Google Chrome recently had a serious bug that hammered corporate authenticating proxies with huge numbers of requests for over a month before they released a fix. Users couldn't revert to an earlier version, and the only workarounds required manually getting users to follow certain steps every 7 days.
I think many corporate environments banned chrome after that, looks like firefox will be next.
Usually certificates have an arbitrary high cost, expire yearly, need to be reissued because you need to add a subdomain (and "wildcard" certificates are usually very expensive). I can see trouble for all but a few domains, who will register certificates for decades, maybe because they have their own c.a.
If you are the IT director of a big corporation, you have no option but to MITM SSL traffic. The alternative is providing a perfect way for malicious insiders to steal corporate secrets (like a whole pile of credit card numbers or the blueprints/source code for the companies latest products). And providing a vector for malware or attacks to bypass all the edge-level intrusion detection systems.
And providing a way for the people on the inside to access things that they shouldn't (whether its pornography, pirated content, or anything else). That last one is even more important in, say, a school or educational environment or library than in a corporate network.
You mean what corporate networks are doing is wrong. That is the biggest flaw.
They should move to a model of a proxy configured in the browser. The browser then can trust the proxy.
New things are always on the horizon
You can also configure every browser to use a proxy-server and then block all the other webtraffic at the firewall.
New things are always on the horizon
So they have given up on certificates alone, don't they?
But how many of my addons won't work? The version number wars between the browsers is silly.
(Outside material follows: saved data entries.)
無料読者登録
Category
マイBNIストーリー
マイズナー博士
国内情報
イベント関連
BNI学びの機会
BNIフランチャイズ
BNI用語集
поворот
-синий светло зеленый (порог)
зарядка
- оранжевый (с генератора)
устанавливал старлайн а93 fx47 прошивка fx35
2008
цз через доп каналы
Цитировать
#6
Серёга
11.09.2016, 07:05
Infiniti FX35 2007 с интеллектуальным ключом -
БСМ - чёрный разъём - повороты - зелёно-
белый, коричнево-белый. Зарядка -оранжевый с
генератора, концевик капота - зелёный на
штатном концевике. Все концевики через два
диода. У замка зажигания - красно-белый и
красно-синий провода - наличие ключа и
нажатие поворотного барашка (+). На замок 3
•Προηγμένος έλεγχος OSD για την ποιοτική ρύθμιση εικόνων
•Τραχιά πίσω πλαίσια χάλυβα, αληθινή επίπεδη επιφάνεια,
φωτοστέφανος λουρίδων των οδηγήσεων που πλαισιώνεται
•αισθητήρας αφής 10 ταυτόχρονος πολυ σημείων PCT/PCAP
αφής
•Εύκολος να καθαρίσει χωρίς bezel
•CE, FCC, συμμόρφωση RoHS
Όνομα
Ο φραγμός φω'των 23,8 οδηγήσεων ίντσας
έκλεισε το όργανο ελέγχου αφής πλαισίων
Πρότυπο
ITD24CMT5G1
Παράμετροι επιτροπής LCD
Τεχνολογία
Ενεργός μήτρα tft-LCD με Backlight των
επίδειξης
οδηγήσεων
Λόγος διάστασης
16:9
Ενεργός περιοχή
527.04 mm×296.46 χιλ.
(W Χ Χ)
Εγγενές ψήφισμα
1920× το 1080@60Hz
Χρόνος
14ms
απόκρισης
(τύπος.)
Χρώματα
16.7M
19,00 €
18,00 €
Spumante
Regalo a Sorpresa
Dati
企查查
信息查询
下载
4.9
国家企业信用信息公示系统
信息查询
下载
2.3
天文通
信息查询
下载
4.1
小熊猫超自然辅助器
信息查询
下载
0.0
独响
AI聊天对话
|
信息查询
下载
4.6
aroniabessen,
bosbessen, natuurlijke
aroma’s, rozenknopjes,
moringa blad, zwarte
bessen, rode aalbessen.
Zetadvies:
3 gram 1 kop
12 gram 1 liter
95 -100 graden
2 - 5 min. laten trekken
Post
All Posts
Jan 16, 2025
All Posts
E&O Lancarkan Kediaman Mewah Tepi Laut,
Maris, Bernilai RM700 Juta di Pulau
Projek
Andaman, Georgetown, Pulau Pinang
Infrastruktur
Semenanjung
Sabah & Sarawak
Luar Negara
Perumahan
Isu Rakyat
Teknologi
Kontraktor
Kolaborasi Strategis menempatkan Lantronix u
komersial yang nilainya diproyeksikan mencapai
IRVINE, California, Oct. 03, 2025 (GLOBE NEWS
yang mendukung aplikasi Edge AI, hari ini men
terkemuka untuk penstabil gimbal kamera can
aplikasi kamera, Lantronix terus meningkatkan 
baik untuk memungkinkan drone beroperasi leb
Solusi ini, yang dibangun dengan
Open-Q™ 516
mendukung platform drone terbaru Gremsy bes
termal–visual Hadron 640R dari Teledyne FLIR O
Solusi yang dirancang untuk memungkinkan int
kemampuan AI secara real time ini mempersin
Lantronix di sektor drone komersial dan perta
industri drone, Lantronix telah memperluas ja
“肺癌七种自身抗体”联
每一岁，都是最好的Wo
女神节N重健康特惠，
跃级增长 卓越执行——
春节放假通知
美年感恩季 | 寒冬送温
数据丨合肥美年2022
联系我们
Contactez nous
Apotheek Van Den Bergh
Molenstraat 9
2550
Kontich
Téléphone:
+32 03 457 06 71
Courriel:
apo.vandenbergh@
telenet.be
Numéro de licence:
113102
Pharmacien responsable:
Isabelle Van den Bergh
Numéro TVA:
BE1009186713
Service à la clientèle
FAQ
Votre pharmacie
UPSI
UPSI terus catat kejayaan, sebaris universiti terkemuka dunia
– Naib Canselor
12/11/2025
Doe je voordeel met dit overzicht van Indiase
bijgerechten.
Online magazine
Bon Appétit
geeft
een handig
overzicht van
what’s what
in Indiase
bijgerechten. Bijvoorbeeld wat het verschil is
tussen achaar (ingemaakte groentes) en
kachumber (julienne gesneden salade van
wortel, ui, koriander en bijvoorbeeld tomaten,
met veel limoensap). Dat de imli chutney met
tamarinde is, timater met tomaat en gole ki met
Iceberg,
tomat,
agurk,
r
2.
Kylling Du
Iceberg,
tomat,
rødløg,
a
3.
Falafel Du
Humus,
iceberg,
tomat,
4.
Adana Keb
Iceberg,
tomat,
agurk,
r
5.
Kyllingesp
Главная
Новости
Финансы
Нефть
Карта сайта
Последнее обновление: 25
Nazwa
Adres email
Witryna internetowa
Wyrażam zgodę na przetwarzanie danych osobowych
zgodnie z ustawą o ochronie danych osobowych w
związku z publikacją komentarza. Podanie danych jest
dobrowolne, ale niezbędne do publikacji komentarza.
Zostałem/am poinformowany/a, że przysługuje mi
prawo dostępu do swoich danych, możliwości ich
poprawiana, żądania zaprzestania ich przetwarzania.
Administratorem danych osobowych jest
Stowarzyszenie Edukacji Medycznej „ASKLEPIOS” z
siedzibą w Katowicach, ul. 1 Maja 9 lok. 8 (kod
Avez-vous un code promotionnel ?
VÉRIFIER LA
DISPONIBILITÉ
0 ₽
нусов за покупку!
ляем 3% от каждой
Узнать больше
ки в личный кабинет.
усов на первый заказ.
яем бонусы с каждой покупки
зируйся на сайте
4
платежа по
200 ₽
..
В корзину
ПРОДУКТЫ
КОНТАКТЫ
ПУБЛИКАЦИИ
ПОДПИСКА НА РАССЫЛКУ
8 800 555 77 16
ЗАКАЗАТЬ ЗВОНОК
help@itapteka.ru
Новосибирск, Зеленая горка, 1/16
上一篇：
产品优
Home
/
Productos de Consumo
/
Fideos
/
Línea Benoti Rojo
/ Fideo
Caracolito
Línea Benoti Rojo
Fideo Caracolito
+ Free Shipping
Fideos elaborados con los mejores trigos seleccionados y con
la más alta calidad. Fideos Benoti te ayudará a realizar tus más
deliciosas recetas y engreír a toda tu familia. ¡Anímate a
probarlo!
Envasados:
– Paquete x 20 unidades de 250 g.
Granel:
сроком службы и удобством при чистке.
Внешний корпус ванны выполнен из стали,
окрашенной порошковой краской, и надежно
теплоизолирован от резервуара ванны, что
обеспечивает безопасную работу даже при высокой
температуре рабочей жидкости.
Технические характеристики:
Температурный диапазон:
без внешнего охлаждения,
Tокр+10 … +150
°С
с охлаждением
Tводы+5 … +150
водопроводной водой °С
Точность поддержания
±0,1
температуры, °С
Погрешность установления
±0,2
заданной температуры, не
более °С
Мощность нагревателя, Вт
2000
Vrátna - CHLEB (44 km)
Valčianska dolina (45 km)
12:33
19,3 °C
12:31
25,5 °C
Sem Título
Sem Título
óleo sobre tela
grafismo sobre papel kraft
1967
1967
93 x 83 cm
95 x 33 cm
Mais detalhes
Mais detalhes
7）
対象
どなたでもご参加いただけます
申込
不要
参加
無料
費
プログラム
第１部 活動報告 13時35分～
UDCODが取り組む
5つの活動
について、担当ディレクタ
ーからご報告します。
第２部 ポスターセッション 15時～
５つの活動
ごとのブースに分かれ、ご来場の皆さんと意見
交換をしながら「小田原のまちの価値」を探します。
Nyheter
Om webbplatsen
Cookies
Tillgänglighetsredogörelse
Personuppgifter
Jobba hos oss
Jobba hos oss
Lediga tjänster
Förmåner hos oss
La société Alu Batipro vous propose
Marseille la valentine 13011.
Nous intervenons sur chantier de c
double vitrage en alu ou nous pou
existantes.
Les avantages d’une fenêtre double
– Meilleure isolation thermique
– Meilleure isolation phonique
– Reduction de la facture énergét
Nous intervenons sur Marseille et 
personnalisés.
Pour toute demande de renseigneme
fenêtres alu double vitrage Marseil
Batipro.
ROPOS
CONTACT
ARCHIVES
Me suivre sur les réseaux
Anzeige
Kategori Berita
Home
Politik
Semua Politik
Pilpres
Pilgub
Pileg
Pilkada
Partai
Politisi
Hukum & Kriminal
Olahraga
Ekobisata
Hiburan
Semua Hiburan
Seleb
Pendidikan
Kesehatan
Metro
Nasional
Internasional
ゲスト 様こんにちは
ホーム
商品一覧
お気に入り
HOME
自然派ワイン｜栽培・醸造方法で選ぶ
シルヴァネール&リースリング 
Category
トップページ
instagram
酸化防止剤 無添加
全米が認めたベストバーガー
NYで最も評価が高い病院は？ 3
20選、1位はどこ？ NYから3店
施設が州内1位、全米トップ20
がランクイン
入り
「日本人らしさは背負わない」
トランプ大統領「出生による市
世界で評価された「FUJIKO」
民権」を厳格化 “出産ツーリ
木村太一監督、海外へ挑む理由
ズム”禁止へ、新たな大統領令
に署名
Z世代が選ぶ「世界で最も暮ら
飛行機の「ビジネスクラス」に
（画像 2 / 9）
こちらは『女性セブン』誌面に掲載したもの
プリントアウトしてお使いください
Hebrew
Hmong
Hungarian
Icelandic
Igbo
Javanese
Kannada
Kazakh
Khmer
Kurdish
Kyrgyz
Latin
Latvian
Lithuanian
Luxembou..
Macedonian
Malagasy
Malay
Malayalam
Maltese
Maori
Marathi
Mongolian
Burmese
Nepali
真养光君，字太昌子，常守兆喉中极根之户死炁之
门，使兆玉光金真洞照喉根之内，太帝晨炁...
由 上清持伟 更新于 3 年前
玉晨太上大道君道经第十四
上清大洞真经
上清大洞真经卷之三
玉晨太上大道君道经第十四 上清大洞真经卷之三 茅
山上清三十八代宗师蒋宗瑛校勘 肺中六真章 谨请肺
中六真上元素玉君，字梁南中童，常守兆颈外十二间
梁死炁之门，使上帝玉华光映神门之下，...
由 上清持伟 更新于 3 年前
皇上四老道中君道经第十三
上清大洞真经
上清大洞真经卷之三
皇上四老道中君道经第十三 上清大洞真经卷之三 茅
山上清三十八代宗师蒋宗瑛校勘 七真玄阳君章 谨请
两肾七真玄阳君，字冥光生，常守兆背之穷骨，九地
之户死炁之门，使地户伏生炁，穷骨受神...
We've had some source code theft recently at my job, so we have an SSL MITM proxy that generates a work SSL cert for everything. At first I hated it, but it is a work comp, and they provide a dirty LAN, so just bring your device if you want to browse your mail.
But, this would break Google searches for me. I wouldn't be able to look at any Google site, no Google searches, no wikipedia, no stackoverflow on my work comp with this. Make this a hard to find, no normal person would be able to find it, only geeks can flip the switch, config to turn this off please.
Except that the proxy server will have to MITM SSL for it to work.
See subject: It uses it between it & its upstream updaters + OpenDNS = patched vs. Kaminsky flaw (security issue in redirect poisoning).
As you pointed out: 99.999% of ISP DNS', don't, & aren't patched vs. Kaminsky bug either
(Even though a patch has been out for nearly a decade (due to MX records setup problems iirc)).
I use it because of that, in combination with custom hosts files which I have COMPLETE LOCAL CONTROL OVER!
(For extra speed, security, reliability, & even anonymity (vs. dns request logs OR to get around DNSBL's I may not like), & they do so more efficiently and DO MORE than any 1 browser addon does, minus their messagepassing & cpu + ram hogging overheads in slower usermode, since hosts are part of the kernelmode IP stack + the 1st resolver queried by the OS... heck with redundant SLOWER browser addons).
* OpenDNS + custom hosts files go together like 'bread & butter' for faster, better & more reliable, + safer websurfing, all the way around (& hosts fix dns security issues too - bonus) + DNS admins must love me (lol) - I lighten up their request loads too.
APK
P.S.=> APK Hosts File Engine 9.0++ 32/64-bit: http://start64.com/index.php?o...
... apk
This AC makes a key point: It is the auditors who decide the real policy. Sometimes that is good since I don't want politicians deciding those details. But the bad part is that the auditors, when faced with ambiguous language, will overreact and require nearly impossible things like keeping all web pages served for the next 10 years.
I am unclear on all this, but "the browser then can trust the proxy" seems to mean that same thing as the MITM. The proxy issues a cert, and the browser has to trust that cert. It is a form of MITM attack: except you know and (supposedly) trust the MITM.